1993 Whitney Biennial in Seoul
An exhibition held from July 31 to September 8, 1993 at the National Museum of Contemporary Art, Korea (now MMCA), which was a travelling show of the New York, Whitney Biennial. The Seoul exhibition was the first Whitney Biennial exhibition to be held outside of the United States. The Whitney Biennial, which was held from March 4 to June 20, 1993 at the Whitney Museum of American Art, chose the topic of “cultural diversity” and focused on art based on categories of identity—race, culture, gender, and region. In terms of the different types of art, the exhibition included numerous installations, as well as video and film. The National Museum of Modern and Contemporary Art stated that they hosted the Whitney Biennial to “explore a new possibility of expression for art,” because the exhibition “expressed the contradictions, discord, and prejudices of modern American society from a very sincere and forward-looking perspective.” However, the Seoul and New York exhibitions were slightly different in their construction. The New York exhibition featured 82 artists and 150 works of art, while the Korean exhibition featured 61 artists and 107 works of art. In consideration of transportation costs and difficulties, the larger artworks of Charles Ray and Gary Hill were replaced with other artworks, and the work of artists such as Nan Goldin and Cindy Sherman was also excluded based on the judgment of the museum concerning “Korean sensibilities,” which caused a controversy over censorship. The shocking style and themes displayed within the artworks had a significant impact on Korean art.
Park Hyunki
Park Hyunki (1942-2000) was a pioneering Korean video artist whose work focused on natural objects, such as water and stone, primarily using the medium of video. His oeuvre encompasses drawing, installation, performance art, and photography, among other genres.
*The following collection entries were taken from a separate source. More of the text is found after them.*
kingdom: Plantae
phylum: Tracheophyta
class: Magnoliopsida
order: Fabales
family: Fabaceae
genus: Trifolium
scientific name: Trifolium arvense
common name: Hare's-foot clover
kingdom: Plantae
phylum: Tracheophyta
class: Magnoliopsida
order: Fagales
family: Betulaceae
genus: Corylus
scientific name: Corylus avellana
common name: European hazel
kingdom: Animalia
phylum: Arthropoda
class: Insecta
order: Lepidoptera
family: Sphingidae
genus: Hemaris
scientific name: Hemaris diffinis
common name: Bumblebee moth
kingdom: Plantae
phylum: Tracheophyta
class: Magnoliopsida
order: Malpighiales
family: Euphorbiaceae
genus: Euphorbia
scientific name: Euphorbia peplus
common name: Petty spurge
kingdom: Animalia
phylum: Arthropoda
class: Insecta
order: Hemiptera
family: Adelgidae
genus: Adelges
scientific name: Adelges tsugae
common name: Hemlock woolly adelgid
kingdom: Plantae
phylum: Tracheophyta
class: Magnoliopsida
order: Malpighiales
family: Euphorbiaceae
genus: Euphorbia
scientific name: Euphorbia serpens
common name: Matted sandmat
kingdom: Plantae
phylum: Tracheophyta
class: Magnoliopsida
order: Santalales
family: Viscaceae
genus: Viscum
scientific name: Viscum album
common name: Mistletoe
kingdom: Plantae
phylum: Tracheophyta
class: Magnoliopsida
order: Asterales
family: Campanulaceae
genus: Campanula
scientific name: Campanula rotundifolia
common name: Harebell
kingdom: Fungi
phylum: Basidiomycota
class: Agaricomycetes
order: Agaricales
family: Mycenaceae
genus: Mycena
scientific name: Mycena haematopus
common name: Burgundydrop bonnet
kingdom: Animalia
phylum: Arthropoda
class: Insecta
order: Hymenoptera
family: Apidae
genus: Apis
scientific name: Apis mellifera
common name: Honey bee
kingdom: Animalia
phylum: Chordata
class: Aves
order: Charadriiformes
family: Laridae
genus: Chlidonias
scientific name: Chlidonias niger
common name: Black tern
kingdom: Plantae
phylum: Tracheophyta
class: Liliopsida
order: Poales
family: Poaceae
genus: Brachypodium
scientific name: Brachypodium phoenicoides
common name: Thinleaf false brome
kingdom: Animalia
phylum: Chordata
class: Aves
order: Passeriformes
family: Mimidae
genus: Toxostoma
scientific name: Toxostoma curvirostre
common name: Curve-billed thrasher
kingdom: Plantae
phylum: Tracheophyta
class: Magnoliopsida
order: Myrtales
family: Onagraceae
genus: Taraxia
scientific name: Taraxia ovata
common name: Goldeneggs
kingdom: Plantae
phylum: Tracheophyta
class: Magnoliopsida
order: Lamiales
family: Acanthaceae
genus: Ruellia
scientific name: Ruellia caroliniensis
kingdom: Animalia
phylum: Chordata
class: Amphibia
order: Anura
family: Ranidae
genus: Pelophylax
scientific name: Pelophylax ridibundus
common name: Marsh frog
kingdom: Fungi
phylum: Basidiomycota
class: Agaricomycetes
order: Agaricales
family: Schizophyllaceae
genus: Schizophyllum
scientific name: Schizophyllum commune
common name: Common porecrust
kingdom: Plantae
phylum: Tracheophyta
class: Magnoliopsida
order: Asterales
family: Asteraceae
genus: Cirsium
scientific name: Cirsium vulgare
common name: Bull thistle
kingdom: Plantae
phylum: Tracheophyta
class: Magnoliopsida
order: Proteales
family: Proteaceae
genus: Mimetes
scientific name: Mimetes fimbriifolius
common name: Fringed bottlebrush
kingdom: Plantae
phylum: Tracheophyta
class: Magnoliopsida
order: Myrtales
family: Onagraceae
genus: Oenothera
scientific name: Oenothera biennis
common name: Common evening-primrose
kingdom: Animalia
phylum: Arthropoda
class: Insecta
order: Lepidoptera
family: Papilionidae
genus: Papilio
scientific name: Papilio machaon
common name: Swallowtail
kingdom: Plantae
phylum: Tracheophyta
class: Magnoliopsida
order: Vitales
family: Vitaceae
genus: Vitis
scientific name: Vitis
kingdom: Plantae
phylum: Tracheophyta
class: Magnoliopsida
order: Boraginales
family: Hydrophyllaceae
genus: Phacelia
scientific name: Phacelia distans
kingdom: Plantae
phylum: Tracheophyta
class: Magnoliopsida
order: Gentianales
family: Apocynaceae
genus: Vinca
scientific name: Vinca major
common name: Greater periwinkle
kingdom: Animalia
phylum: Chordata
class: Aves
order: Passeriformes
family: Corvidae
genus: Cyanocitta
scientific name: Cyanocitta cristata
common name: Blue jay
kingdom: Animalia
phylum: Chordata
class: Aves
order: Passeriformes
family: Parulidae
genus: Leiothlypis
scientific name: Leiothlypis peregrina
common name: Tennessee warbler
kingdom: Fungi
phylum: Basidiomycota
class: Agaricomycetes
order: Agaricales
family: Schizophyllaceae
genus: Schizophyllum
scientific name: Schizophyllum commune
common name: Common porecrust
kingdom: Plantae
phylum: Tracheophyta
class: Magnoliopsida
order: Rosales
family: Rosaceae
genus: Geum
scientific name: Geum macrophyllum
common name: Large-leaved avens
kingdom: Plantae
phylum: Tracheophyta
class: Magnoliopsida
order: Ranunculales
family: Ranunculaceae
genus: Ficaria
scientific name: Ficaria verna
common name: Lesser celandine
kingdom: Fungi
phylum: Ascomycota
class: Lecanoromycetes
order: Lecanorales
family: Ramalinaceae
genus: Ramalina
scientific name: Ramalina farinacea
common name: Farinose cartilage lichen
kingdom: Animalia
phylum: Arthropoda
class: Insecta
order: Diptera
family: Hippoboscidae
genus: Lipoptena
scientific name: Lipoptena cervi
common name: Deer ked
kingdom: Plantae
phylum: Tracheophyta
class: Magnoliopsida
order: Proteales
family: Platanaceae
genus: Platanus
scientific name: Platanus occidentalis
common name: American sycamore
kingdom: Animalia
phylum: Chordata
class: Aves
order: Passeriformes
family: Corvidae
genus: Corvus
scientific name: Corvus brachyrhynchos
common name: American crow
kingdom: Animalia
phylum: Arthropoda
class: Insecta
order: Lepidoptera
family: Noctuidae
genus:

Born in Osaka, Japan, the artist returned to Daegu, his family’s hometown, in 1945 and settled in the city. He enrolled in the Department of Painting in the College of Fine Arts at Hongik University in 1961, but later changed his major to architecture. After graduation, he engaged both in the interior design business and artistic endeavors. Park has participated in the avant-garde art exhibition Daegu Contemporary Art Festival in Daegu since 1977. He was the first to experiment with video as a medium, thus significantly contributing to the development of Korean video art and the regional dissemination of experimental art. At the same time, he continued to join international exhibitions. The Water Tilting Performance featured at the Fifteenth São Paulo Biennale (1979) and Untitled (TV Stone Tower) submitted to the Eleventh Paris Biennale (1980) are the artist’s notable works that merge nature and media. In 1981, he also presented the performance project Pass through the City, in which he traversed the city center of Daegu with a giant stone to which a large mirror was attached on a trailer over sixteen meters long. From the 1990s onward and until his death, he continued his exploration of innovative mediums by working in photo-processing practice that he called “photo-media” and creating the installation The Mandala (1997), which composed geometric forms by assembling pornographic photos, and Presence and Reflection (1999), a video filming the movement of flowing water.